Mais c'est pourtant l'impression qui anime la majeure partie d'entre nous.
Quand nous étions plus jeunes, les individus qui nous entouraient étaient plus moraux, faisaient preuve d'une plus grande bienveillance, et s'occupaient mieux d'autrui. C'est en tout cas une impression communément partagée, qui a poussé le psychologue clinicien Adam Mastroianni à travailler sur le sujet: les gens étaient-ils vraiment plus gentils avant?
Ses travaux de recherche, publiés dans la revue Nature, montrent que ce sentiment lié au fameux «c'était mieux avant» est partagé par de nombreuses catégories de population, et que les individus qui sont animés par cette impression en sont fermement convaincus. Mais Adam Mastroianni révèle que tout ceci n'est qu'illusion, et que non, les décennies précédentes n'étaient pas plus roses en matière de partage, de générosité et d'ouverture aux autres.

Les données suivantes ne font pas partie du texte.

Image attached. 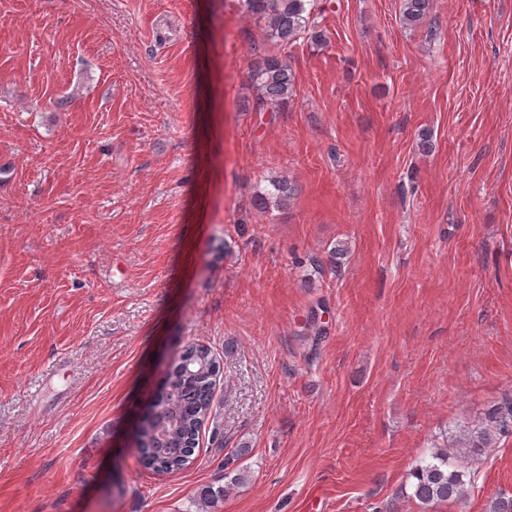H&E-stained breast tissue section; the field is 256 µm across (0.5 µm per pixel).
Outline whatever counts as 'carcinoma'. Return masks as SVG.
Masks as SVG:
<instances>
[{
    "label": "carcinoma",
    "instance_id": "cac0c4a2",
    "mask_svg": "<svg viewBox=\"0 0 512 512\" xmlns=\"http://www.w3.org/2000/svg\"><path fill=\"white\" fill-rule=\"evenodd\" d=\"M313 0H243L245 11L264 24L266 38L281 52L251 61L248 79L254 90L252 111L279 112L290 103L296 84L288 49L304 39L311 46L326 44L324 32L311 22ZM432 9V0H403L401 19L415 28ZM273 190L258 193L260 209L288 206L297 186L286 178L272 179ZM219 365L207 347L189 345L174 363L166 383L157 391L149 410L140 421L136 441L140 462L156 472L174 473L186 468L195 453L201 428L212 411L211 399ZM512 435V395L505 396L482 421L463 426L442 446L434 448L427 460L413 468L410 498L425 508L442 503L462 504L468 496L471 473L459 462L478 456L501 437Z\"/></svg>",
    "mask_w": 512,
    "mask_h": 512
}]
</instances>
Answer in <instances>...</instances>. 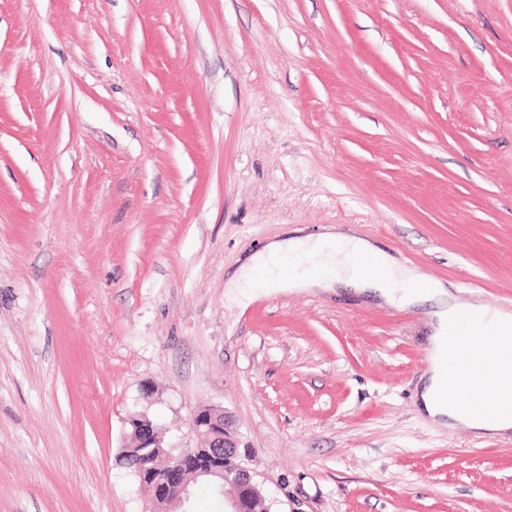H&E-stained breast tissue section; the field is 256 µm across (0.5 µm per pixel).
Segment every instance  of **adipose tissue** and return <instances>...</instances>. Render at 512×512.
I'll return each instance as SVG.
<instances>
[{"label":"adipose tissue","mask_w":512,"mask_h":512,"mask_svg":"<svg viewBox=\"0 0 512 512\" xmlns=\"http://www.w3.org/2000/svg\"><path fill=\"white\" fill-rule=\"evenodd\" d=\"M282 256L298 263L312 261L315 268L303 273L277 272L274 265ZM366 257L375 263L373 272H363L359 267L360 260ZM343 279L358 292L376 294L385 304L394 307L411 306L423 297L436 299L438 307L431 314V369L419 399L422 409L436 423L461 422L479 434H499L512 430L511 415L486 416L454 408L440 395L442 379L437 369L438 364L448 356L445 337L449 322L454 321L463 326L474 318L489 327H508L512 325L511 312L491 310L480 304L459 306L441 283L424 280L417 270L400 265L390 253L357 237L323 235L315 239L293 238L270 243L248 259L234 286L249 299L257 288L326 289Z\"/></svg>","instance_id":"1"}]
</instances>
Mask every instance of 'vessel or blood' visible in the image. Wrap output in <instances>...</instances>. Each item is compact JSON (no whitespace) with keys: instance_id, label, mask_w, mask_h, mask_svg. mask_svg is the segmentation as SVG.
<instances>
[{"instance_id":"vessel-or-blood-1","label":"vessel or blood","mask_w":512,"mask_h":512,"mask_svg":"<svg viewBox=\"0 0 512 512\" xmlns=\"http://www.w3.org/2000/svg\"><path fill=\"white\" fill-rule=\"evenodd\" d=\"M448 360L441 365L447 393L464 390L467 410L512 413V330H484L464 335L449 330Z\"/></svg>"}]
</instances>
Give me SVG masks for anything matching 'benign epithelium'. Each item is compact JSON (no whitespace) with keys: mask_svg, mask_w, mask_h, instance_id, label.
I'll return each instance as SVG.
<instances>
[{"mask_svg":"<svg viewBox=\"0 0 512 512\" xmlns=\"http://www.w3.org/2000/svg\"><path fill=\"white\" fill-rule=\"evenodd\" d=\"M193 431L206 440L203 448H184L177 453L163 450L164 439L154 423L143 418L128 446L129 467L142 471V459L157 456L166 460V470L152 475V499L166 512H186L192 495L184 472L193 478L212 475L219 478L227 512H246V502L258 494L255 473L245 461L237 429L230 415L220 406H206L192 418Z\"/></svg>","mask_w":512,"mask_h":512,"instance_id":"obj_1","label":"benign epithelium"}]
</instances>
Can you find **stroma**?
Wrapping results in <instances>:
<instances>
[{"instance_id":"1","label":"stroma","mask_w":512,"mask_h":512,"mask_svg":"<svg viewBox=\"0 0 512 512\" xmlns=\"http://www.w3.org/2000/svg\"><path fill=\"white\" fill-rule=\"evenodd\" d=\"M335 233L512 310V0H0V512H153L129 413L206 405L271 512H512L420 410L434 301L229 288Z\"/></svg>"}]
</instances>
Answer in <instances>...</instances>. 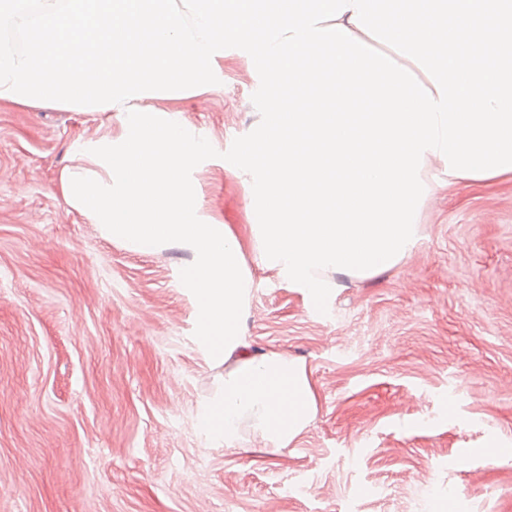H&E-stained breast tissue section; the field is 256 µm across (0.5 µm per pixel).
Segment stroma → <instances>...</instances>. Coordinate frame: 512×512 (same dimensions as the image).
<instances>
[{
    "instance_id": "1",
    "label": "stroma",
    "mask_w": 512,
    "mask_h": 512,
    "mask_svg": "<svg viewBox=\"0 0 512 512\" xmlns=\"http://www.w3.org/2000/svg\"><path fill=\"white\" fill-rule=\"evenodd\" d=\"M178 112L217 150L199 214L254 258L247 174L221 152L260 122L248 57ZM112 112L0 109V512H512V181L436 186L419 240L376 276H336L327 313L254 266L242 350L304 367L316 411L288 447L243 425L199 427L224 364L195 338L180 270L134 253L58 189L77 145L120 134Z\"/></svg>"
}]
</instances>
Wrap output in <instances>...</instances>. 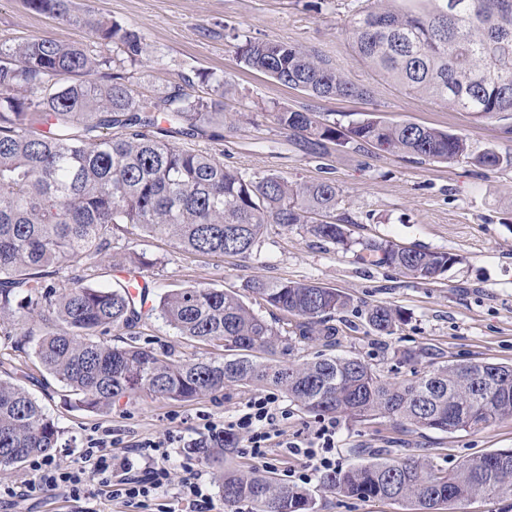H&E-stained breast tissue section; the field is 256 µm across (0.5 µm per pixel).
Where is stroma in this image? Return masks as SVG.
<instances>
[{"label":"stroma","instance_id":"stroma-1","mask_svg":"<svg viewBox=\"0 0 512 512\" xmlns=\"http://www.w3.org/2000/svg\"><path fill=\"white\" fill-rule=\"evenodd\" d=\"M77 10H93L140 32L150 43L149 60L128 68L134 92L153 98L199 73L224 76L232 92L224 101V137L181 139V146L206 151L243 176L274 171L295 181L329 179L340 202L336 215L350 232L347 246L312 236L304 226L268 225L250 254L210 257L184 253L173 242L135 237L125 225L112 227V250L146 253L153 292L191 286L236 289L248 280L300 281L337 289L352 300L337 313L333 340L313 335L296 342L301 363L315 356L357 357L391 383L448 364H512V118L479 119L403 89L375 72L354 53L348 26L361 0H73ZM50 37L81 43L94 54L111 55L85 29L31 11L23 0H0V44ZM300 44L343 69L368 88L365 99H316L243 68L236 39ZM278 102L320 115L347 128L374 115L388 122H415L465 136L473 153L494 149L503 159L490 170L464 159L424 162L370 146H329L313 153L303 137L274 124L267 107ZM387 241L424 251L455 255L437 280L413 279L398 268L363 260L365 242ZM385 304L407 321L394 334L375 333L365 308ZM38 314L0 318V377L21 385L57 421L61 434L56 460L78 462L97 429L111 427L124 443L169 435L186 443L203 440L205 416L234 415L250 398L230 388L189 402L145 399L113 404L93 414L74 408L62 385L39 364L28 335L39 332ZM139 342L167 351L172 359L220 356L221 348L179 335L159 316L143 319ZM415 354L404 362V354ZM512 449V420L440 432L388 417L338 418L336 465L348 468L379 457H425L442 471L464 458ZM311 475V474H310ZM317 512H407L397 501L349 498L319 487Z\"/></svg>","mask_w":512,"mask_h":512}]
</instances>
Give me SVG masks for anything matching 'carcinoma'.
I'll use <instances>...</instances> for the list:
<instances>
[{
    "label": "carcinoma",
    "instance_id": "cac0c4a2",
    "mask_svg": "<svg viewBox=\"0 0 512 512\" xmlns=\"http://www.w3.org/2000/svg\"><path fill=\"white\" fill-rule=\"evenodd\" d=\"M512 0H367L350 20L356 55L407 90L479 118L512 112ZM38 13L87 27L112 45L119 63L150 55L135 29L72 0H24ZM243 65L275 82L321 99L364 98L366 88L300 44L252 41L236 46ZM210 96L189 90L186 77L155 101L137 98L122 68L83 47L51 38L0 45V313L37 311L44 327L35 355L66 388L77 408L107 413L112 404L144 398L192 402L226 387L276 388L318 414L398 418L442 432L512 419V365H446L390 383L357 357H323L297 364L294 340L335 335L329 319L351 300L334 288L300 281L252 280L255 294L283 317L267 319L242 295L222 288L169 290L148 308L124 285L88 283V266L68 288L48 282L84 257L112 255V225L133 236H164L191 255H245L269 224H305L318 239L345 246L336 219L339 191L331 181L298 182L275 172L245 178L215 156L177 145L195 135L223 138L224 79L209 74ZM279 129L326 144L371 145L424 161L472 159L496 168L487 149L471 156L463 136L413 122L366 118L347 131L313 112L274 104ZM377 264L432 281L455 257L391 243L365 244ZM118 264L153 265L129 251ZM156 312L180 335L221 346L230 357L184 359L148 344L109 345L98 336L134 328ZM366 321L380 335L404 322L401 311L374 305ZM60 427L23 387L0 379V470L50 457ZM235 439L220 436L189 451L215 470L224 508L241 502L252 512H315L313 491L269 472L224 467ZM320 488L342 496L388 499L414 512H437L476 496L512 498V450L468 457L450 472L424 460L383 458L337 469Z\"/></svg>",
    "mask_w": 512,
    "mask_h": 512
}]
</instances>
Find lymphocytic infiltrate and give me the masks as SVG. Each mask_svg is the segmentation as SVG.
<instances>
[{
	"label": "lymphocytic infiltrate",
	"instance_id": "obj_1",
	"mask_svg": "<svg viewBox=\"0 0 512 512\" xmlns=\"http://www.w3.org/2000/svg\"><path fill=\"white\" fill-rule=\"evenodd\" d=\"M288 418L275 392L255 394L248 399L235 416L227 419H209L203 425L208 434L233 436L243 434L245 452L258 462H266L271 443L280 437L281 427ZM336 440L335 419L322 420L310 442H289V453L305 457L314 471L335 470L332 455ZM178 439L169 436L146 440L128 448H119L110 429H103L92 439L81 456L79 466L56 462L50 458L31 461L32 478L19 484H0V502L16 499H38L49 492H58L74 501L97 503L103 500H122L129 512H176V505H154L157 492L169 480V463ZM184 477L177 503L186 512H212L213 495L197 463L183 464Z\"/></svg>",
	"mask_w": 512,
	"mask_h": 512
}]
</instances>
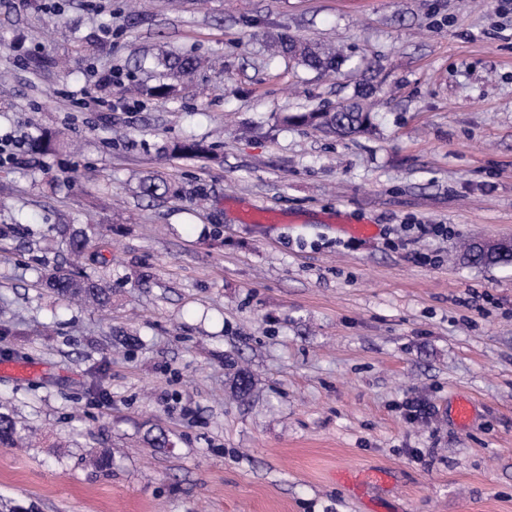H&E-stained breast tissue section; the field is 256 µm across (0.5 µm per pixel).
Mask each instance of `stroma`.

Cette erreur de perception n'est pas sans conséquence, affirme également le psychologue, invité par The Atlantic: elle peut avoir un impact fort sur notre rapport à la culture et à la politique. Ainsi, il sera plus tentant de pencher vers un candidat ou une candidate qui nous promettra de restaurer le climat prétendument plus bienveillant qui caractérisait le passé –y compris quand la situation ne s'est pas particulièrement dégradée.
Vous n'avez pas les bases
Dans son article intitulé «L'illusion du déclin moral», Adam Mastroianni livre quatre pistes pour expliquer que, contrairement à ce qui se produit en réalité –et qu'il a tenté de mesurer aussi précisément que possible–, la période actuelle ne se caractérise pas par un déficit de moralité. Tout d'abord, il affirme que si autant de personnes affirment que le monde était plus moral auparavant, c'est peut-être parce que «cela donne une bonne image d'eux-mêmes» (je juge mes contemporains, je les trouve affreux, et en faisant cela je sous-entends que je suis mieux qu'eux).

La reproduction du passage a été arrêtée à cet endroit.